Exercise: Please copy every line from the following entries in which the word "nose" appears.
-------- Entries supplied
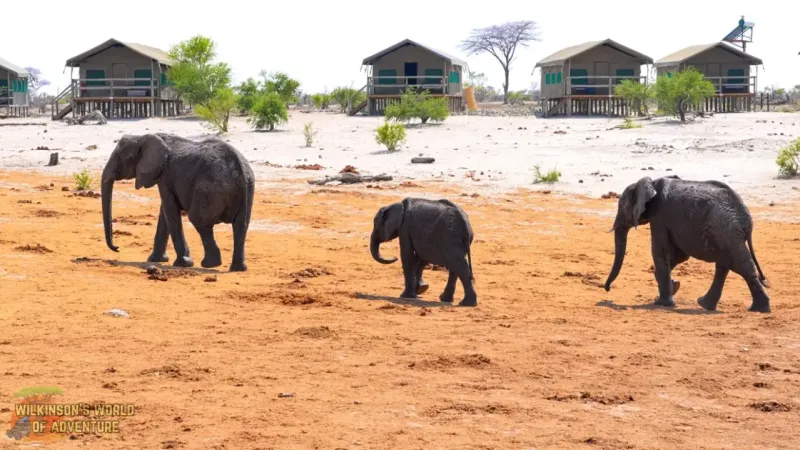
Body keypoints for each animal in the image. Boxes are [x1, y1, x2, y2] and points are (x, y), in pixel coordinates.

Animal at [101, 133, 255, 272]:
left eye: (122, 158)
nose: (117, 248)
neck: (143, 137)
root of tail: (240, 172)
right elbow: (165, 213)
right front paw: (155, 260)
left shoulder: (165, 175)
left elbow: (170, 212)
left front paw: (183, 263)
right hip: (247, 188)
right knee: (241, 226)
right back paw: (238, 269)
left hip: (209, 190)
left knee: (199, 221)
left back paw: (209, 265)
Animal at [603, 175, 771, 313]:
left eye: (623, 208)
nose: (607, 289)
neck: (651, 183)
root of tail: (746, 219)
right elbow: (678, 256)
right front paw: (674, 286)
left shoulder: (659, 217)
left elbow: (660, 251)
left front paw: (661, 303)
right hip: (727, 234)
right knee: (726, 265)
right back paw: (708, 305)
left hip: (725, 231)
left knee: (740, 266)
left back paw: (758, 309)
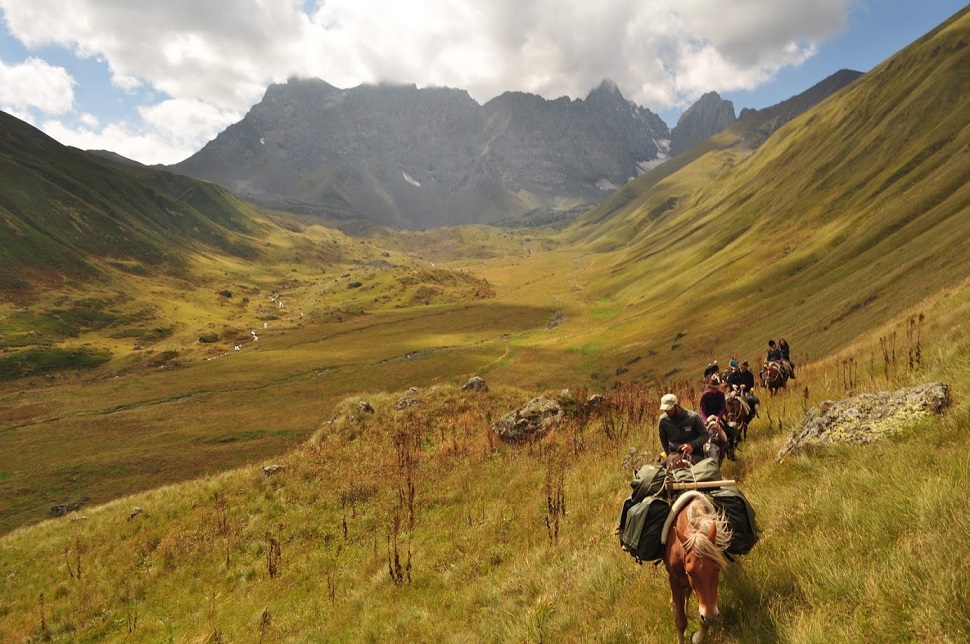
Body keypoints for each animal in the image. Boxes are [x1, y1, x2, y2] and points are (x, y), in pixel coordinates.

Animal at [660, 490, 728, 640]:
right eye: (690, 572)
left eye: (717, 569)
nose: (712, 618)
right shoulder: (674, 579)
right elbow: (680, 622)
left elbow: (702, 621)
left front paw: (696, 638)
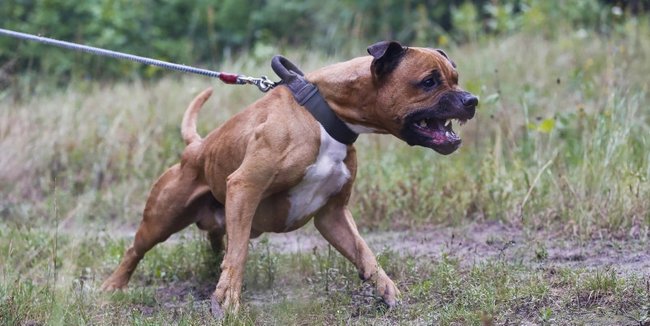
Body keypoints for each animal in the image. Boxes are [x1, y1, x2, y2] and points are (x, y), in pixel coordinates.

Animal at [101, 40, 476, 316]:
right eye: (428, 81)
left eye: (455, 78)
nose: (471, 100)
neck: (325, 114)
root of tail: (197, 146)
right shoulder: (245, 186)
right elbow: (238, 255)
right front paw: (227, 302)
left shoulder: (333, 215)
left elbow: (365, 253)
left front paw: (388, 290)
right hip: (161, 219)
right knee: (135, 250)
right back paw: (112, 287)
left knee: (216, 239)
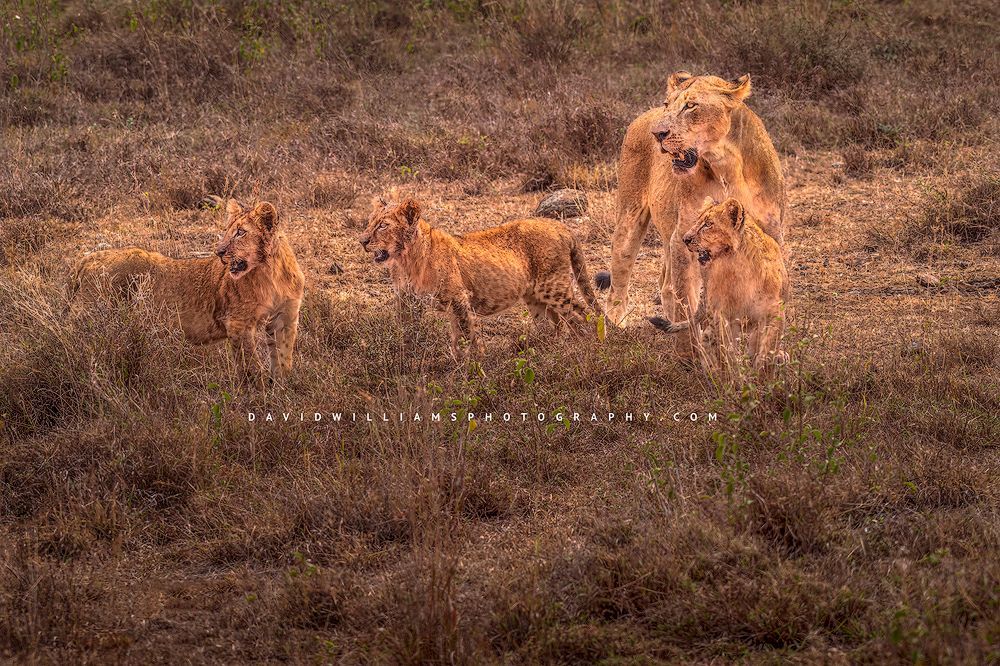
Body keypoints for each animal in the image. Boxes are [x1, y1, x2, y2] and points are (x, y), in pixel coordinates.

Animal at [71, 200, 305, 380]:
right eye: (227, 232)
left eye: (240, 233)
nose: (219, 251)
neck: (270, 272)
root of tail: (88, 258)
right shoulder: (238, 323)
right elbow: (251, 366)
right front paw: (258, 394)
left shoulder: (285, 317)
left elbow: (284, 357)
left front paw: (281, 388)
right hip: (92, 314)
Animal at [360, 197, 601, 358]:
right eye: (370, 222)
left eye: (383, 225)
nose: (362, 240)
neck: (405, 260)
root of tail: (559, 225)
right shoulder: (407, 300)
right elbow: (410, 332)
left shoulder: (458, 297)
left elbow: (468, 334)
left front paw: (476, 368)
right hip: (536, 298)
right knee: (556, 323)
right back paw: (552, 353)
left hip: (552, 286)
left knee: (582, 313)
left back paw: (589, 349)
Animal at [596, 72, 785, 341]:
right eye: (667, 104)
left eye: (691, 106)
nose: (658, 133)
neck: (726, 166)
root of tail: (644, 115)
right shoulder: (684, 237)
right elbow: (686, 301)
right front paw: (690, 347)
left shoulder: (771, 232)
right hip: (629, 219)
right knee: (620, 282)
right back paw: (616, 329)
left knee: (665, 284)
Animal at [648, 197, 787, 370]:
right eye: (698, 221)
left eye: (708, 224)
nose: (685, 239)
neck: (739, 266)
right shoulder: (723, 316)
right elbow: (727, 355)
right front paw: (732, 374)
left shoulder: (773, 312)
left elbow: (766, 353)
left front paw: (763, 372)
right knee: (708, 339)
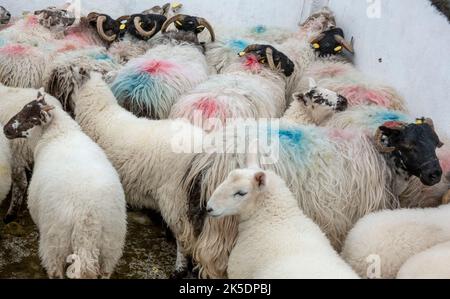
----------------
Answer for the task:
nose: (117, 248)
nose: (607, 289)
nose: (712, 618)
nose: (471, 100)
nose: (219, 251)
nose: (362, 240)
nose: (658, 133)
nose: (685, 239)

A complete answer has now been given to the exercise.